• _TASK STATEMENT_
Down to the final line, print the records below exactly and without pictures.
--- PROVIDED INFORMATION ---
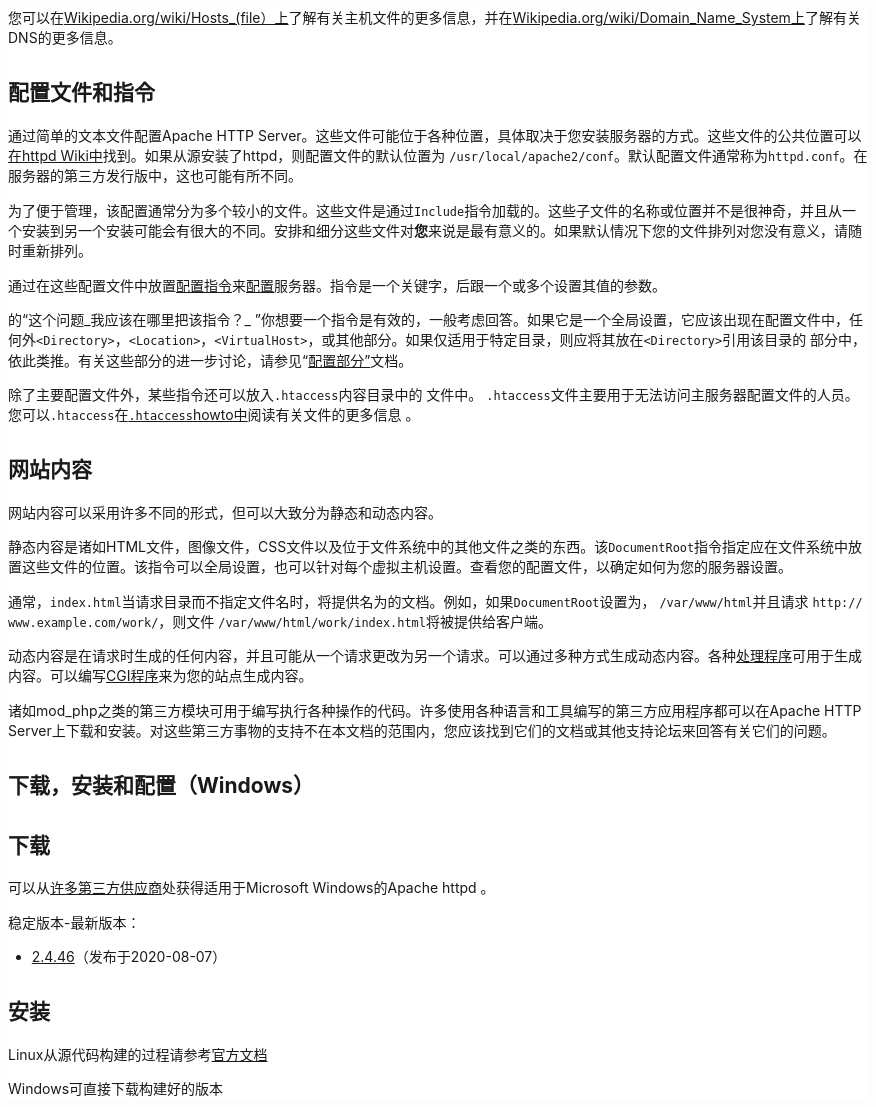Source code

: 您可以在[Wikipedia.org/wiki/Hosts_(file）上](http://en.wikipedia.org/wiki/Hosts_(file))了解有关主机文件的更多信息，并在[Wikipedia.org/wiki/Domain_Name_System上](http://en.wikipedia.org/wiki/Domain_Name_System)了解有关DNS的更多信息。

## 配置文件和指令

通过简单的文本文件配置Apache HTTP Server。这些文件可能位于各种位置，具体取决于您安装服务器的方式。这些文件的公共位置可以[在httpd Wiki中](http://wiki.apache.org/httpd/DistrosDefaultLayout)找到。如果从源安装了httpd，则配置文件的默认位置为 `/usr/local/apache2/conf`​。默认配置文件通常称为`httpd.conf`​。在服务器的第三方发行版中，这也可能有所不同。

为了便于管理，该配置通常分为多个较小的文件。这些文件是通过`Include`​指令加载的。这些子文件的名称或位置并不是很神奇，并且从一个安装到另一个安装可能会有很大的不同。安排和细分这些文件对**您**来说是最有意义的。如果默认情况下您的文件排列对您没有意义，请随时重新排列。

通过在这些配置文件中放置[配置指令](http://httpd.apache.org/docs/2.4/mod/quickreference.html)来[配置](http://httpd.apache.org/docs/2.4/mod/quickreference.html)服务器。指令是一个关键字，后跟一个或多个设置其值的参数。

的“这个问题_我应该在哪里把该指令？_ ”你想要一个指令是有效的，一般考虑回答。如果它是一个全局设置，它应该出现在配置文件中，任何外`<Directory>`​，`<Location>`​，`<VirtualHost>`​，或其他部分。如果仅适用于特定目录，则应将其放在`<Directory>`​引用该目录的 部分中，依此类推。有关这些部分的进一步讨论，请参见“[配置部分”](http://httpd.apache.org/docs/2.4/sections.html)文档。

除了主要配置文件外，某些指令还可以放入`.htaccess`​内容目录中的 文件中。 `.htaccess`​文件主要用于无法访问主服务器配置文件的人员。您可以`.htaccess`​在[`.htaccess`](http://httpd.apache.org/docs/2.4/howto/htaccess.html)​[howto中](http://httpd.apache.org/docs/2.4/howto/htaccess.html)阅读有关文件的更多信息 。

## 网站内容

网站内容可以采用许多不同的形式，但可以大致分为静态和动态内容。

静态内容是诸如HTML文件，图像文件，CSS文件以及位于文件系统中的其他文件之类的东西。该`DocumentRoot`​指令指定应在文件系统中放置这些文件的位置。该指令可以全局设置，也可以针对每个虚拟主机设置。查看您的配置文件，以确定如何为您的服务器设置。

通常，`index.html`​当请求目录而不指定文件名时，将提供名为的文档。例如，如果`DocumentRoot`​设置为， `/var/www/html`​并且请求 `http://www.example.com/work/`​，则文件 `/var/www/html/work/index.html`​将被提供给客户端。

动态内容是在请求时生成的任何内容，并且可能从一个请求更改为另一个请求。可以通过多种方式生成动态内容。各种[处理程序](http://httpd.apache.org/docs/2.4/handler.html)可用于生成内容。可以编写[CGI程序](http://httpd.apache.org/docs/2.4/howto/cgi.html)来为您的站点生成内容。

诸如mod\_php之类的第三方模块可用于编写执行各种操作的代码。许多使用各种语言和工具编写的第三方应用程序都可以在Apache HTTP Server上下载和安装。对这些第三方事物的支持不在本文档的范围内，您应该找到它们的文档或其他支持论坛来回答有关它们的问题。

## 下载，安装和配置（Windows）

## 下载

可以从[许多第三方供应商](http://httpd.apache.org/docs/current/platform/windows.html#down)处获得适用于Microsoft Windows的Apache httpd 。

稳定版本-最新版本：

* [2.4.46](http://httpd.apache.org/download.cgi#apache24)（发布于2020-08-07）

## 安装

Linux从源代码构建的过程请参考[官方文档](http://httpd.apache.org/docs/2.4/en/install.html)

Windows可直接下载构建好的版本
---
• _YOUR SOLUTION_
Source code

: 您可以在[Wikipedia.org/wiki/Hosts_(file）上](http://en.wikipedia.org/wiki/Hosts_(file))了解有关主机文件的更多信息，并在[Wikipedia.org/wiki/Domain_Name_System上](http://en.wikipedia.org/wiki/Domain_Name_System)了解有关DNS的更多信息。

## 配置文件和指令

通过简单的文本文件配置Apache HTTP Server。这些文件可能位于各种位置，具体取决于您安装服务器的方式。这些文件的公共位置可以[在httpd Wiki中](http://wiki.apache.org/httpd/DistrosDefaultLayout)找到。如果从源安装了httpd，则配置文件的默认位置为 `/usr/local/apache2/conf`​。默认配置文件通常称为`httpd.conf`​。在服务器的第三方发行版中，这也可能有所不同。

为了便于管理，该配置通常分为多个较小的文件。这些文件是通过`Include`​指令加载的。这些子文件的名称或位置并不是很神奇，并且从一个安装到另一个安装可能会有很大的不同。安排和细分这些文件对**您**来说是最有意义的。如果默认情况下您的文件排列对您没有意义，请随时重新排列。

通过在这些配置文件中放置[配置指令](http://httpd.apache.org/docs/2.4/mod/quickreference.html)来[配置](http://httpd.apache.org/docs/2.4/mod/quickreference.html)服务器。指令是一个关键字，后跟一个或多个设置其值的参数。

的“这个问题_我应该在哪里把该指令？_ ”你想要一个指令是有效的，一般考虑回答。如果它是一个全局设置，它应该出现在配置文件中，任何外`<Directory>`​，`<Location>`​，`<VirtualHost>`​，或其他部分。如果仅适用于特定目录，则应将其放在`<Directory>`​引用该目录的 部分中，依此类推。有关这些部分的进一步讨论，请参见“[配置部分”](http://httpd.apache.org/docs/2.4/sections.html)文档。

除了主要配置文件外，某些指令还可以放入`.htaccess`​内容目录中的 文件中。 `.htaccess`​文件主要用于无法访问主服务器配置文件的人员。您可以`.htaccess`​在[`.htaccess`](http://httpd.apache.org/docs/2.4/howto/htaccess.html)​[howto中](http://httpd.apache.org/docs/2.4/howto/htaccess.html)阅读有关文件的更多信息 。

## 网站内容

网站内容可以采用许多不同的形式，但可以大致分为静态和动态内容。

静态内容是诸如HTML文件，图像文件，CSS文件以及位于文件系统中的其他文件之类的东西。该`DocumentRoot`​指令指定应在文件系统中放置这些文件的位置。该指令可以全局设置，也可以针对每个虚拟主机设置。查看您的配置文件，以确定如何为您的服务器设置。

通常，`index.html`​当请求目录而不指定文件名时，将提供名为的文档。例如，如果`DocumentRoot`​设置为， `/var/www/html`​并且请求 `http://www.example.com/work/`​，则文件 `/var/www/html/work/index.html`​将被提供给客户端。

动态内容是在请求时生成的任何内容，并且可能从一个请求更改为另一个请求。可以通过多种方式生成动态内容。各种[处理程序](http://httpd.apache.org/docs/2.4/handler.html)可用于生成内容。可以编写[CGI程序](http://httpd.apache.org/docs/2.4/howto/cgi.html)来为您的站点生成内容。

诸如mod\_php之类的第三方模块可用于编写执行各种操作的代码。许多使用各种语言和工具编写的第三方应用程序都可以在Apache HTTP Server上下载和安装。对这些第三方事物的支持不在本文档的范围内，您应该找到它们的文档或其他支持论坛来回答有关它们的问题。

## 下载，安装和配置（Windows）

## 下载

可以从[许多第三方供应商](http://httpd.apache.org/docs/current/platform/windows.html#down)处获得适用于Microsoft Windows的Apache httpd 。

稳定版本-最新版本：

* [2.4.46](http://httpd.apache.org/download.cgi#apache24)（发布于2020-08-07）

## 安装

Linux从源代码构建的过程请参考[官方文档](http://httpd.apache.org/docs/2.4/en/install.html)

Windows可直接下载构建好的版本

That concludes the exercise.